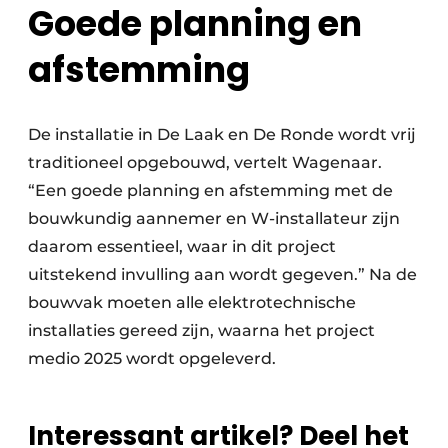
Goede planning en
afstemming
De installatie in De Laak en De Ronde wordt vrij
traditioneel opgebouwd, vertelt Wagenaar.
“Een goede planning en afstemming met de
bouwkundig aannemer en W-installateur zijn
daarom essentieel, waar in dit project
uitstekend invulling aan wordt gegeven.” Na de
bouwvak moeten alle elektrotechnische
installaties gereed zijn, waarna het project
medio 2025 wordt opgeleverd.
Interessant artikel? Deel het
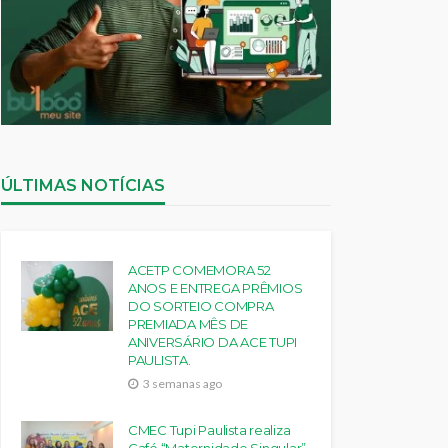
ÚLTIMAS NOTÍCIAS
ACETP COMEMORA 52
ANOS E ENTREGA PRÊMIOS
DO SORTEIO COMPRA
PREMIADA MÊS DE
ANIVERSÁRIO DA ACE TUPI
PAULISTA.
3 semanas ago
CMEC Tupi Paulista realiza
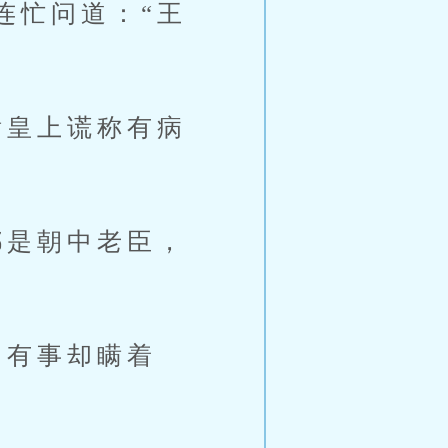
忙问道：“王
皇上谎称有病
是朝中老臣，
有事却瞒着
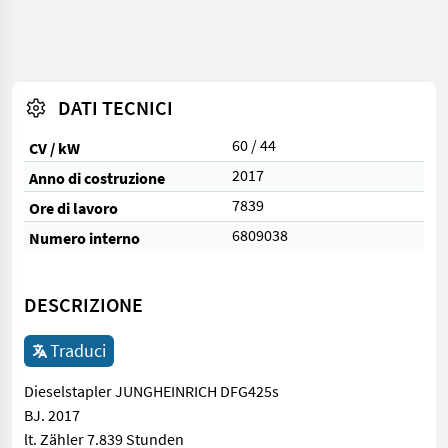
DATI TECNICI
60 / 44
CV / kW
2017
Anno di costruzione
7839
Ore di lavoro
6809038
Numero interno
DESCRIZIONE
Traduci
Dieselstapler JUNGHEINRICH DFG425s
BJ. 2017
lt. Zähler 7.839 Stunden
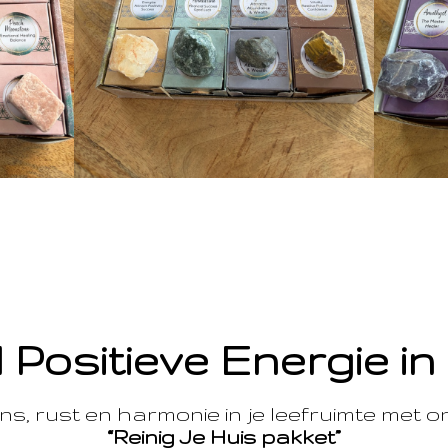
 Positieve Energie in
s, rust en harmonie in je leefruimte met 
“Reinig Je Huis pakket”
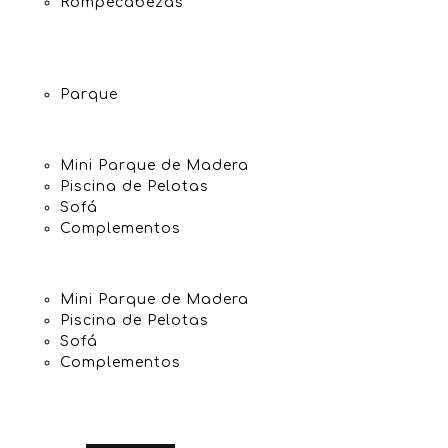
Rompecabezas
Parque
Mini Parque de Madera
Piscina de Pelotas
Sofá
Complementos
Mini Parque de Madera
Piscina de Pelotas
Sofá
Complementos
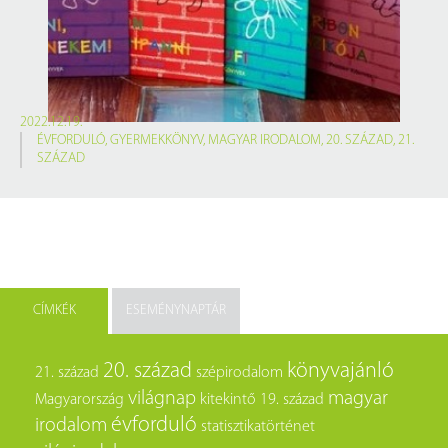
2022.12.19.
ÉVFORDULÓ
,
GYERMEKKÖNYV
,
MAGYAR IRODALOM
,
20. SZÁZAD
,
21.
SZÁZAD
CÍMKÉK
ESEMÉNYNAPTÁR
20. század
könyvajánló
21. század
szépirodalom
világnap
magyar
Magyarország
kitekintő
19. század
évforduló
irodalom
statisztikatörténet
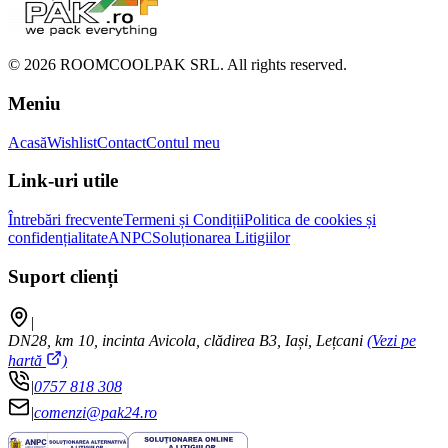
©
2026
ROOMCOOLPAK SRL. All rights reserved.
Meniu
Acasă
Wishlist
Contact
Contul meu
Link-uri utile
Întrebări frecvente
Termeni și Condiții
Politica de cookies și
confidențialitate
ANPC
Soluționarea Litigiilor
Suport clienți
|
DN28, km 10, incinta Avicola, clădirea B3, Iași, Lețcani
(Vezi pe
hartă
)
|
0757 818 308
|
comenzi@pak24.ro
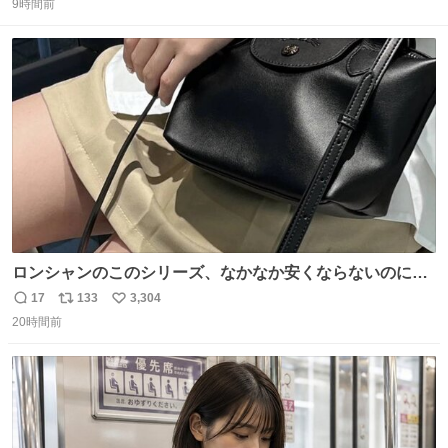
9時間前
信
ポ
い
数
ス
ね
ト
数
数
ロンシャンのこのシリーズ、なかなか安くならないのにセ
ール価格になってる🖤✨レザーなのが反則級にかわいい。
17
133
3,304
返
リ
い
持ってるだけでコーデが格上げされる。
20時間前
信
ポ
い
数
ス
ね
ト
数
数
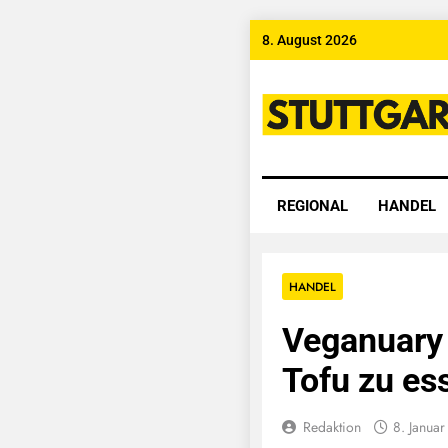
Skip
8. August 2026
to
content
Stuttgart
REGIONAL
HANDEL
HANDEL
Veganuary 
Tofu zu es
Redaktion
8. Janua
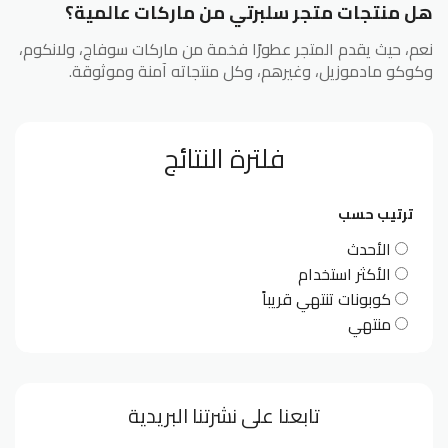
هل منتجات متجر سلبرتي من ماركات عالمية؟
نعم، حيث يقدم المتجر عطورًا فخمة من ماركات سوفاج، ولانكوم،
وكوكو مادموزيل، وغيرهم، وكل منتجاته آمنة وموثوقة.
فلترة النتائج
ترتيب حسب
الأحدث
الأكثر استخدام
كوبونات تنتهي قريباً
منتهي
تابعنا على نشرتنا البريدية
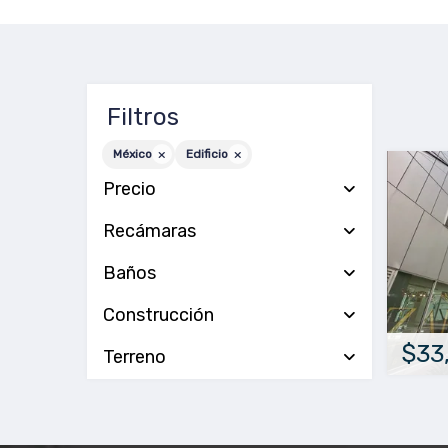
Filtros
México
Edificio
Precio
Recámaras
Baños
Construcción
$33
Terreno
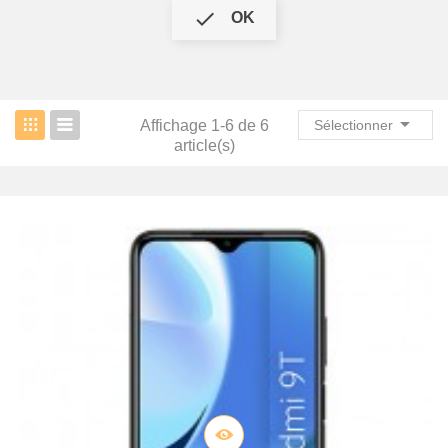

OK

Affichage 1-6 de 6
Sélectionner
article(s)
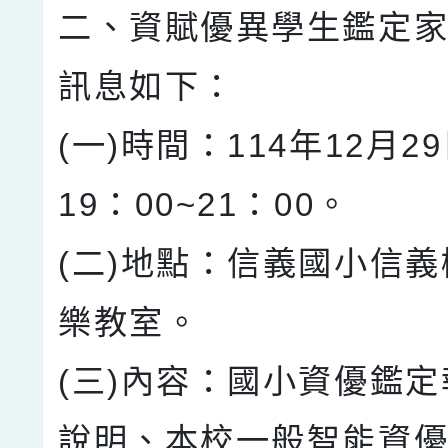
二、資賦優異學生鑑定
訊息如下：
(一)時間：114年12月2
19：00~21：00。
(二)地點：信義國小信義
樂教室。
(三)內容：國小資優鑑
說明、本校一般智能資優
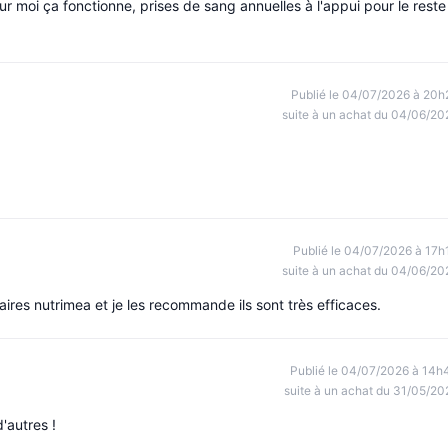
r moi ça fonctionne, prises de sang annuelles à l'appui pour le reste
Publié le 04/07/2026 à 20h
suite à un achat du 04/06/20
Publié le 04/07/2026 à 17h
suite à un achat du 04/06/20
aires nutrimea et je les recommande ils sont très efficaces.
Publié le 04/07/2026 à 14h
suite à un achat du 31/05/20
'autres !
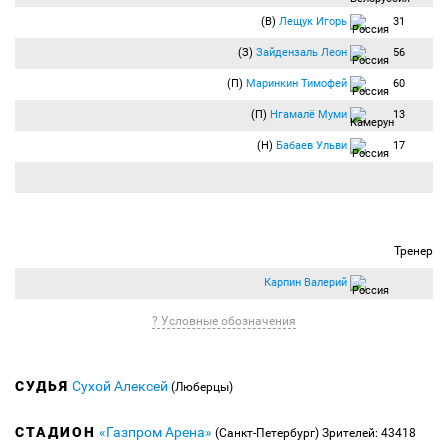
(В)
Лещук Игорь
31
(З)
Зайдензаль Леон
56
(П)
Маринкин Тимофей
60
(П)
Нгамалё Муми
13
(Н)
Бабаев Ульви
17
Тренер
Карпин Валерий
? Условные обозначения
СУДЬЯ
Сухой Алексей
(Люберцы)
СТАДИОН
«Газпром Арена»
(Санкт-Петербург)
Зрителей: 43418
※ ※ ※
Report each line of the records that contains the word "wordt", copying every such line in full.

> YOUR SOLUTION:
De installatie in De Laak en De Ronde wordt vrij
uitstekend invulling aan wordt gegeven.” Na de
medio 2025 wordt opgeleverd.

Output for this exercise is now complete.